PROBLEM 1 :: Turn each line of the entries into a numbered list, leaving out any blank lines.

I'm not going to criticise Theresa May for a bungled attempt to repair an embarrassing PR situation. I'm not going to pass much comment on whether she would have received the same scorn had she been a man.** I'm going to talk about the very need to attempt her "Dancing Queen" save:
We live in a deeply anti-authoritarian society. Kids increasingly have little respect for teachers and adults in general. Teens and middle-aged alike dismiss the elderly. Police officers are publicly abused. No one living in the public eye - whether "celebrities", politicians, or the Royal Family, is free from the unbridled mockery of the mass media.
We ridicule and undermine those in authority over us. I'm sure there's some very interesting psychology involved - is our society's collective psyche so insecure we need to pick on such easy targets? Newspapers, internet clickbait and TV panel shows make comedy mincemeat out of any authority figure (this, of course, extends to God, though that isn't my main focus here).
There are two things that need to be said:
1) Firstly, those in authority must be held to account. They ought to be held to higher standards, and where there is misbehaviour and misdeed, they don't get a "pass" because they're important or highly-paid.
This is the abuse of authority that has been rife in every society since Cain. This is the false view of authority that will allow police officers and politicians to be involved in the evil and systematic abuse of young people and women. This is the historic view that "important" people have a lower moral standard to maintain because of the unequal pressures and demands on them, or because in some ontological sense they are "higher" and follow a different set of rules to the hoi polloi.
A Biblical view of authority does not simply permit leaders to do what they want and get away with it because of the respect in which they are held. This has been a problem in churches where the Pastor has been held in such reverence that no accusation against him - however legitimate - has been considered. It allows wolves in sheep's clothing to feast on God's flock, whether sexually or by lining their own pockets.
The Biblical view of leadership is that of servant-leaders: Shepherds. They have a responsibility to sacrificially serve those over whom they exercise authority. They are answerable for their actions.
2) Secondly, we can't deny that there is an appropriate use for satire. Some Christians might be completely opposed to the idea, but it's a Biblical reality. In many ways, the apocalyptic writing of the Prophets and the book of Revelation are deeply satirical: Like a modern political cartoon, they use veiled imagery, symbolism and picture-language to describe political realities. Sometimes the imagery is comedic, even grotesque.*** The use of this imagery elevates purely worldly satire to the spiritual, highlighting the reality behind the mundane.
In a free and democratic country, we ought to be free to speak. Guaranteeing this freedom of speech is one way we can ensure that leaders and institutions are held to account. Satire has been a powerful weapon of those under abusive authority to undermine the unfair esteem in which ungodly authorities are sometimes held. It's a tool that gives the disenfranchised - the powerless - a kind of righteous power to highlight the faults of their oppressors.

SOURCE DATA ::
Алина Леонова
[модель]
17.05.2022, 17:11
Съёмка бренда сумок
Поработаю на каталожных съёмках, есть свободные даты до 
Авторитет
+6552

PROBLEM 2 ::
Using the piece on authority and satire above, decide whether each statement agrees with it. Answer yes or no, and quote the exact words that settle it.
(a) The writer plans to criticize Theresa May for a bungled attempt to fix an embarrassing PR situation.
(b) The piece says police officers are publicly abused.
(c) The piece describes the Biblical view of leadership as servant-leaders.

EXPECTED ANSWER 1 ::
1. Алина Леонова
2. [модель]
3. 17.05.2022, 17:11
4. Съёмка бренда сумок
5. Поработаю на каталожных съёмках, есть свободные даты до 
6. Авторитет
7. +6552

EXPECTED ANSWER 2 ::
(a) No: "I'm not going to criticise Theresa May for a bungled attempt to repair an embarrassing PR situation."
(b) Yes: "Police officers are publicly abused."
(c) Yes: "The Biblical view of leadership is that of servant-leaders: Shepherds."